He’s challenging people to pause and review the number of daily interactions they have where they’re trying to influence or move people. That’s selling. If you’re honest with yourself, you’ll admit you’re in sales.

Pink discussed the concept of his latest book, “To Sell Is Human; The Surprising Truth About Moving Others” at Maryville University earlier this month. He explained that most people don’t like the idea that they’re in sales. Why? Because sales has a negative connotation. His research showed a 4-to-1 ratio of negative to positive comments regarding sales.
Before writing the book, he reviewed books on sales and found them unsatisfactory. Most business schools and MBA programs do not teach sales. Therefore, he wrote a book about sales for people who wouldn’t buy a book about sales.

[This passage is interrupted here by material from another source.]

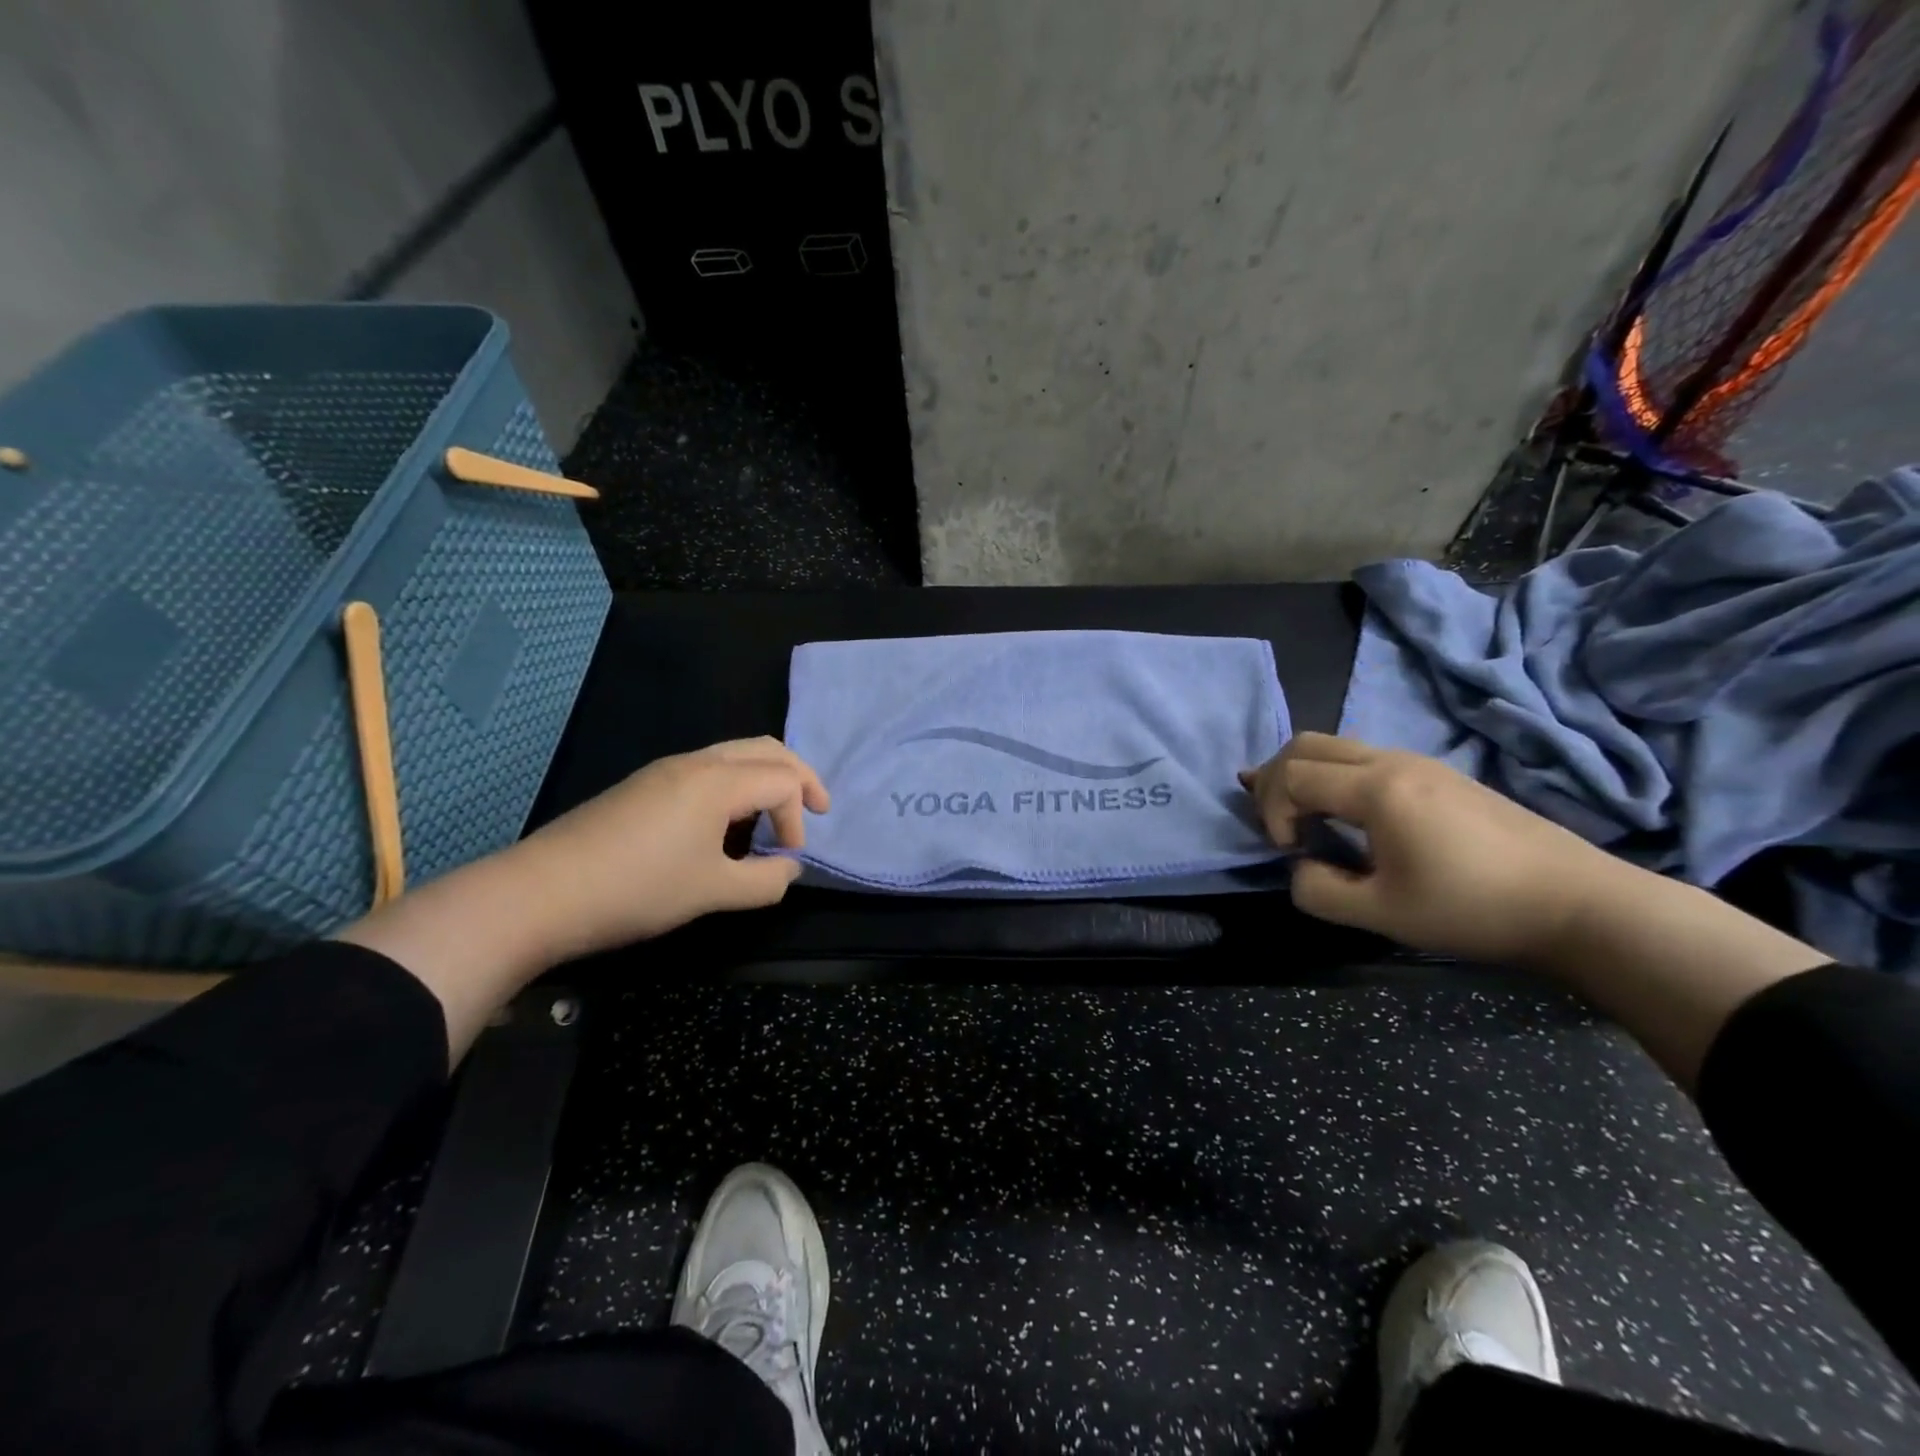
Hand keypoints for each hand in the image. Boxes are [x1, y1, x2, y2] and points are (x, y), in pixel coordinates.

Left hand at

His research found that more than 15 million people–about one in nine in the American workforce–are in sales. His research also found that 41 percent of people’s time at work is non-sales selling–getting people to do something.

The sales landscape has changed. In the past, the seller always had more information than the buyer. Now, the internet provides buyers with the potential to have more information than the seller. We’ve moved from, “Buyer Beware” to “Seller Beware.”

He referenced the 1992 movie, Glengarry Glen Ross, and the famous scene where Blake, played by Alec Baldwin, is sent to motivate four salesmen. After verbally abusing the four, he preaches a mantra for sales, “A–always. B–be. C–Closing.”

Pink kept the ABC concept, but his foundational qualities for moving people: A–attunement, B–buoyancy and C–clarity.

Attunement: See the world from the other person’s point of view.

Buoyancy: Every day you face an ocean of rejection when you’re attempting to sell to or move people. Buoyancy is focusing on staying afloat in that ocean.

Clarity: With so much data available to people, you can help others by interpreting and explaining what it all means.

How does this help communications and nonprofit professionals?

  • Writers, editors and producers must always place themselves in the shoes of their audience. (Attunement)
  • Communicators who assist development efforts must be resilient in the face of increased competition for donations. (Buoyancy)
  • Tell a good story that shows your stakeholders how your organization is making a difference. (Clarity)

Pink also challenged the common rally cry from today’s business community: We’re here to solve your problems!

“We’re spending too much attention on problem solving,” he said. “Problem solving still matters, but if your customer knows what the problem is, they can find a solution and they don’t need you. They need you when they don’t know what their problem is, or if they’re wrong about their problem. We need to move from problem solving to problem finding.”